Records excerpted from a collection:

========

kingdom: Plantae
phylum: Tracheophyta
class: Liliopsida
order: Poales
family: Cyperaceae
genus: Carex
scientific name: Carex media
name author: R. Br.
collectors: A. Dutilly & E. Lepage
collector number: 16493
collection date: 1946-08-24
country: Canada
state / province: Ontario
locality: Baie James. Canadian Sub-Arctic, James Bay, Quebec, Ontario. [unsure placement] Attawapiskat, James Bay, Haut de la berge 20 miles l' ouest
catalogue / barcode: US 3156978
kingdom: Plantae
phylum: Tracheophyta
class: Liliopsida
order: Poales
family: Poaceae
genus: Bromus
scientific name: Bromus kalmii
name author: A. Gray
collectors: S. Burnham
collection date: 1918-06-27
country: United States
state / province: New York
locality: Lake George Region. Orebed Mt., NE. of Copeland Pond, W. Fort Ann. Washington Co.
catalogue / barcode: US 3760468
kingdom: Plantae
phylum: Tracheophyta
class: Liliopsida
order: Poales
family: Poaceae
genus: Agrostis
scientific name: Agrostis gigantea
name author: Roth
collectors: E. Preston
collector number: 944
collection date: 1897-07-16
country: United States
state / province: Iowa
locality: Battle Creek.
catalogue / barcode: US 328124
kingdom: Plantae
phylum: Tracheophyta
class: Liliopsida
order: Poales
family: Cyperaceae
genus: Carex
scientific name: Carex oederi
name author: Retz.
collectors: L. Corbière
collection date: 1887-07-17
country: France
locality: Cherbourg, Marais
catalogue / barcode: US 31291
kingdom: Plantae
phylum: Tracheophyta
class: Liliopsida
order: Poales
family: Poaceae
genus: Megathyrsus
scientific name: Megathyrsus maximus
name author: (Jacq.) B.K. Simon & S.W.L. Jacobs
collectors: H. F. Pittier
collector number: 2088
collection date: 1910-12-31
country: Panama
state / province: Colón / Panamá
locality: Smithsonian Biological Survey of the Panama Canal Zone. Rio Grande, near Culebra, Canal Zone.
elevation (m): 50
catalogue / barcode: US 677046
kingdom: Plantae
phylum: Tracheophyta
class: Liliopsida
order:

========

_What needs to be done_. Edit all of the records above so that "collection date" is replaced by "date collected" at every occurrence. Leave everything else unchanged.

_Solution_.
kingdom: Plantae
phylum: Tracheophyta
class: Liliopsida
order: Poales
family: Cyperaceae
genus: Carex
scientific name: Carex media
name author: R. Br.
collectors: A. Dutilly & E. Lepage
collector number: 16493
date collected: 1946-08-24
country: Canada
state / province: Ontario
locality: Baie James. Canadian Sub-Arctic, James Bay, Quebec, Ontario. [unsure placement] Attawapiskat, James Bay, Haut de la berge 20 miles l' ouest
catalogue / barcode: US 3156978
kingdom: Plantae
phylum: Tracheophyta
class: Liliopsida
order: Poales
family: Poaceae
genus: Bromus
scientific name: Bromus kalmii
name author: A. Gray
collectors: S. Burnham
date collected: 1918-06-27
country: United States
state / province: New York
locality: Lake George Region. Orebed Mt., NE. of Copeland Pond, W. Fort Ann. Washington Co.
catalogue / barcode: US 3760468
kingdom: Plantae
phylum: Tracheophyta
class: Liliopsida
order: Poales
family: Poaceae
genus: Agrostis
scientific name: Agrostis gigantea
name author: Roth
collectors: E. Preston
collector number: 944
date collected: 1897-07-16
country: United States
state / province: Iowa
locality: Battle Creek.
catalogue / barcode: US 328124
kingdom: Plantae
phylum: Tracheophyta
class: Liliopsida
order: Poales
family: Cyperaceae
genus: Carex
scientific name: Carex oederi
name author: Retz.
collectors: L. Corbière
date collected: 1887-07-17
country: France
locality: Cherbourg, Marais
catalogue / barcode: US 31291
kingdom: Plantae
phylum: Tracheophyta
class: Liliopsida
order: Poales
family: Poaceae
genus: Megathyrsus
scientific name: Megathyrsus maximus
name author: (Jacq.) B.K. Simon & S.W.L. Jacobs
collectors: H. F. Pittier
collector number: 2088
date collected: 1910-12-31
country: Panama
state / province: Colón / Panamá
locality: Smithsonian Biological Survey of the Panama Canal Zone. Rio Grande, near Culebra, Canal Zone.
elevation (m): 50
catalogue / barcode: US 677046
kingdom: Plantae
phylum: Tracheophyta
class: Liliopsida
order:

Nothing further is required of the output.